§ INSTRUCTIONS TO FOLLOW:
Reproduce the text of all the entries below line for line, leaving the pictures out.

§ SOURCE MATERIAL:
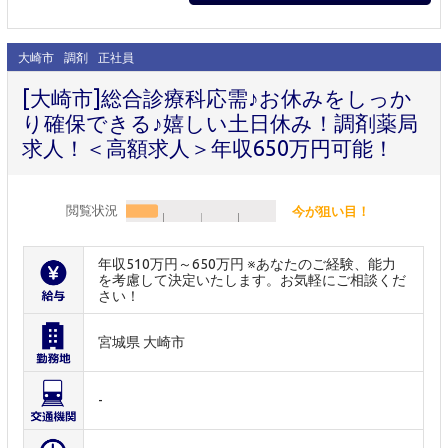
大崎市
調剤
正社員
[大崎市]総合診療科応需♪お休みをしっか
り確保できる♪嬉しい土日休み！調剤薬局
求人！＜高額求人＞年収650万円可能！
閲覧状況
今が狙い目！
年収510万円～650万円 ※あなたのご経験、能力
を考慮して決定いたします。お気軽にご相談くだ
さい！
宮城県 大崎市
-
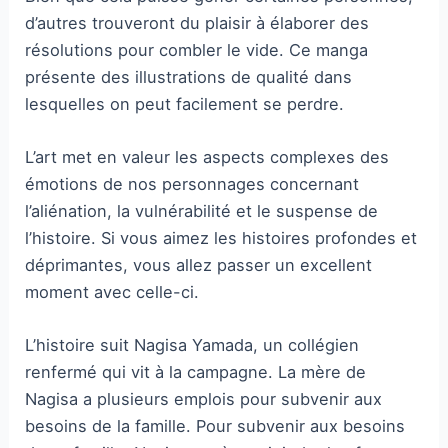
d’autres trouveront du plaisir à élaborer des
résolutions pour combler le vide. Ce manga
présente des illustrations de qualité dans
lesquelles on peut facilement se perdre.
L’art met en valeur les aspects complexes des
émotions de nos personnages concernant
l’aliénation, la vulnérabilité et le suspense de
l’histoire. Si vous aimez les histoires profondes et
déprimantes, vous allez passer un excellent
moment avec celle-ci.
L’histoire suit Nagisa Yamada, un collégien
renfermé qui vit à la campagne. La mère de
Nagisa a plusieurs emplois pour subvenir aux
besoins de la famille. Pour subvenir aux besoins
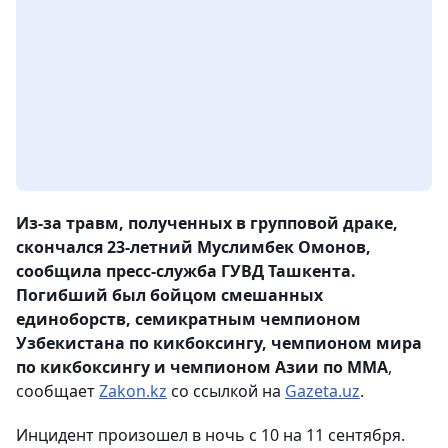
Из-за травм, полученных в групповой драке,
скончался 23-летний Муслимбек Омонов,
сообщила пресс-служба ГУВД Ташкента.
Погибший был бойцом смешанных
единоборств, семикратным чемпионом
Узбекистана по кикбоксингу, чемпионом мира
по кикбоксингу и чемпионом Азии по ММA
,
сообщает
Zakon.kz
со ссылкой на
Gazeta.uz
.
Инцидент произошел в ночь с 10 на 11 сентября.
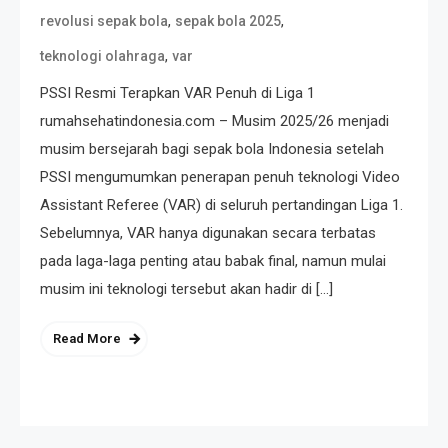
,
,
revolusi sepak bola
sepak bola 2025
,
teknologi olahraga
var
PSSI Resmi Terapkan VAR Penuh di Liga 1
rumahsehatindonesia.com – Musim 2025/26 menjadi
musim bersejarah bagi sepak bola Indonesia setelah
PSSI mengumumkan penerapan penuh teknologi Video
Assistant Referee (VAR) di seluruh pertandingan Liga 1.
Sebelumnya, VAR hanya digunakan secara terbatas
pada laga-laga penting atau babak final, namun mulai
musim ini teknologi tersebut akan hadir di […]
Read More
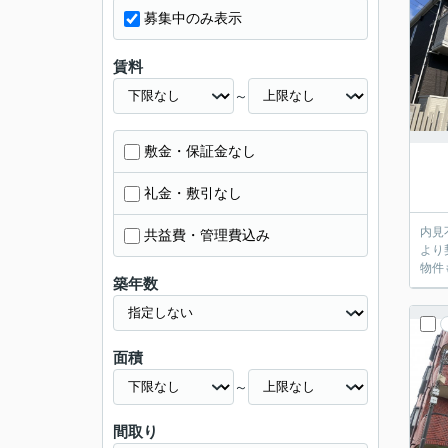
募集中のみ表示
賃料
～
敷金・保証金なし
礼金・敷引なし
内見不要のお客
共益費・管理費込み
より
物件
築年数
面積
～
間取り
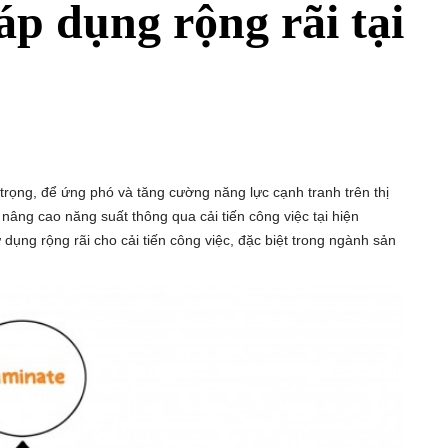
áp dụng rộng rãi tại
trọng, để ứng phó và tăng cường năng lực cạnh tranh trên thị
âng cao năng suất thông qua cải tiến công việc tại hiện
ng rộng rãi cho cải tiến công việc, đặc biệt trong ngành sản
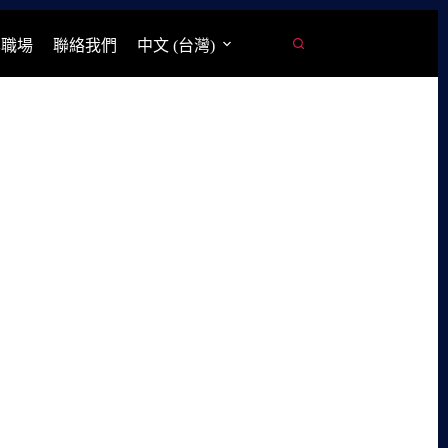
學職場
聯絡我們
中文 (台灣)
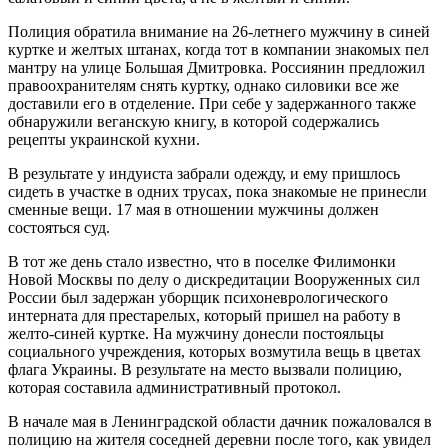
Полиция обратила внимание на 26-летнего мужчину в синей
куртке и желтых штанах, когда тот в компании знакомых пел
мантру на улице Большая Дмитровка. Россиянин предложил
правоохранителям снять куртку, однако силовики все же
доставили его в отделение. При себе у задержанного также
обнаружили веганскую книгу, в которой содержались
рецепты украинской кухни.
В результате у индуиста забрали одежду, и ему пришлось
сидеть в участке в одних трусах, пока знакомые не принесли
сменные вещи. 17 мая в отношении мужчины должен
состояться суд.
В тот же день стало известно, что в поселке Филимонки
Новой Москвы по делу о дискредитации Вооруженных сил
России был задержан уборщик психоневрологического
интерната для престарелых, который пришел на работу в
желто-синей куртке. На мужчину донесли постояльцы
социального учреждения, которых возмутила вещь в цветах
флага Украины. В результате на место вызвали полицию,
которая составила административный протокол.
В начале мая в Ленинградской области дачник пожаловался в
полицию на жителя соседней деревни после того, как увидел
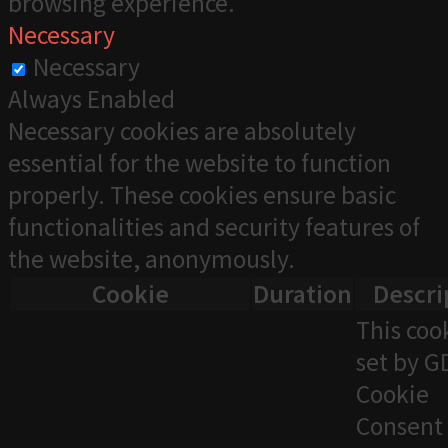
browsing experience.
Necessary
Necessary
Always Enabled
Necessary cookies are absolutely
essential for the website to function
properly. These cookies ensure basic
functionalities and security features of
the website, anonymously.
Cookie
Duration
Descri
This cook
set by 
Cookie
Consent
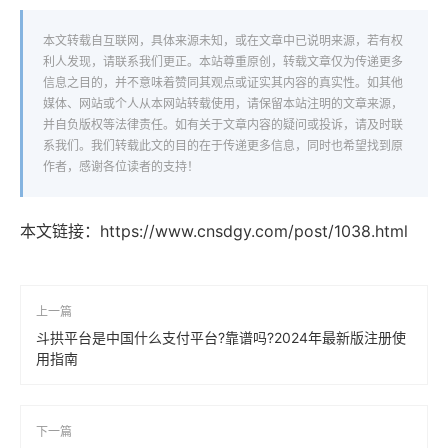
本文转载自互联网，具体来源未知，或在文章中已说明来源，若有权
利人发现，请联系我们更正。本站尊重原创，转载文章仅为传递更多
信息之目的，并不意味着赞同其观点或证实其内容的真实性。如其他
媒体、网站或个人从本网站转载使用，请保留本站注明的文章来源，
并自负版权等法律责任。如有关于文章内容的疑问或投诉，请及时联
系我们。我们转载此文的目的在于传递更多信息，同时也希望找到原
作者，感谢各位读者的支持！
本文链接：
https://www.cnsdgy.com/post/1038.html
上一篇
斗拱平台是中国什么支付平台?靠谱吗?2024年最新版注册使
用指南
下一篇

§ PROBLEM SOLUTION:
大崎市
調剤
正社員
[大崎市]総合診療科応需♪お休みをしっか
り確保できる♪嬉しい土日休み！調剤薬局
求人！＜高額求人＞年収650万円可能！
閲覧状況
今が狙い目！
年収510万円～650万円 ※あなたのご経験、能力
を考慮して決定いたします。お気軽にご相談くだ
さい！
宮城県 大崎市
-
d’autres trouveront du plaisir à élaborer des
résolutions pour combler le vide. Ce manga
présente des illustrations de qualité dans
lesquelles on peut facilement se perdre.
L’art met en valeur les aspects complexes des
émotions de nos personnages concernant
l’aliénation, la vulnérabilité et le suspense de
l’histoire. Si vous aimez les histoires profondes et
déprimantes, vous allez passer un excellent
moment avec celle-ci.
L’histoire suit Nagisa Yamada, un collégien
renfermé qui vit à la campagne. La mère de
Nagisa a plusieurs emplois pour subvenir aux
besoins de la famille. Pour subvenir aux besoins
Из-за травм, полученных в групповой драке,
скончался 23-летний Муслимбек Омонов,
сообщила пресс-служба ГУВД Ташкента.
Погибший был бойцом смешанных
единоборств, семикратным чемпионом
Узбекистана по кикбоксингу, чемпионом мира
по кикбоксингу и чемпионом Азии по ММA
,
сообщает
Zakon.kz
со ссылкой на
Gazeta.uz
.
Инцидент произошел в ночь с 10 на 11 сентября.
,
,
revolusi sepak bola
sepak bola 2025
,
teknologi olahraga
var
PSSI Resmi Terapkan VAR Penuh di Liga 1
rumahsehatindonesia.com – Musim 2025/26 menjadi
musim bersejarah bagi sepak bola Indonesia setelah
PSSI mengumumkan penerapan penuh teknologi Video
Assistant Referee (VAR) di seluruh pertandingan Liga 1.
Sebelumnya, VAR hanya digunakan secara terbatas
pada laga-laga penting atau babak final, namun mulai
musim ini teknologi tersebut akan hadir di […]
Read More
募集中のみ表示
賃料
～
敷金・保証金なし
礼金・敷引なし
内見不要のお客
共益費・管理費込み
より
物件
築年数
面積
～
間取り
áp dụng rộng rãi tại
trọng, để ứng phó và tăng cường năng lực cạnh tranh trên thị
âng cao năng suất thông qua cải tiến công việc tại hiện
ng rộng rãi cho cải tiến công việc, đặc biệt trong ngành sản
學職場
聯絡我們
中文 (台灣)
Полиция обратила внимание на 26-летнего мужчину в синей
куртке и желтых штанах, когда тот в компании знакомых пел
мантру на улице Большая Дмитровка. Россиянин предложил
правоохранителям снять куртку, однако силовики все же
доставили его в отделение. При себе у задержанного также
обнаружили веганскую книгу, в которой содержались
рецепты украинской кухни.
В результате у индуиста забрали одежду, и ему пришлось
сидеть в участке в одних трусах, пока знакомые не принесли
сменные вещи. 17 мая в отношении мужчины должен
состояться суд.
В тот же день стало известно, что в поселке Филимонки
Новой Москвы по делу о дискредитации Вооруженных сил
России был задержан уборщик психоневрологического
интерната для престарелых, который пришел на работу в
желто-синей куртке. На мужчину донесли постояльцы
социального учреждения, которых возмутила вещь в цветах
флага Украины. В результате на место вызвали полицию,
которая составила административный протокол.
В начале мая в Ленинградской области дачник пожаловался в
полицию на жителя соседней деревни после того, как увидел
browsing experience.
Necessary
Necessary
Always Enabled
Necessary cookies are absolutely
essential for the website to function
properly. These cookies ensure basic
functionalities and security features of
the website, anonymously.
Cookie
Duration
Descri
This cook
set by 
Cookie
Consent
本文转载自互联网，具体来源未知，或在文章中已说明来源，若有权
利人发现，请联系我们更正。本站尊重原创，转载文章仅为传递更多
信息之目的，并不意味着赞同其观点或证实其内容的真实性。如其他
媒体、网站或个人从本网站转载使用，请保留本站注明的文章来源，
并自负版权等法律责任。如有关于文章内容的疑问或投诉，请及时联
系我们。我们转载此文的目的在于传递更多信息，同时也希望找到原
作者，感谢各位读者的支持！
本文链接：
https://www.cnsdgy.com/post/1038.html
上一篇
斗拱平台是中国什么支付平台?靠谱吗?2024年最新版注册使
用指南
下一篇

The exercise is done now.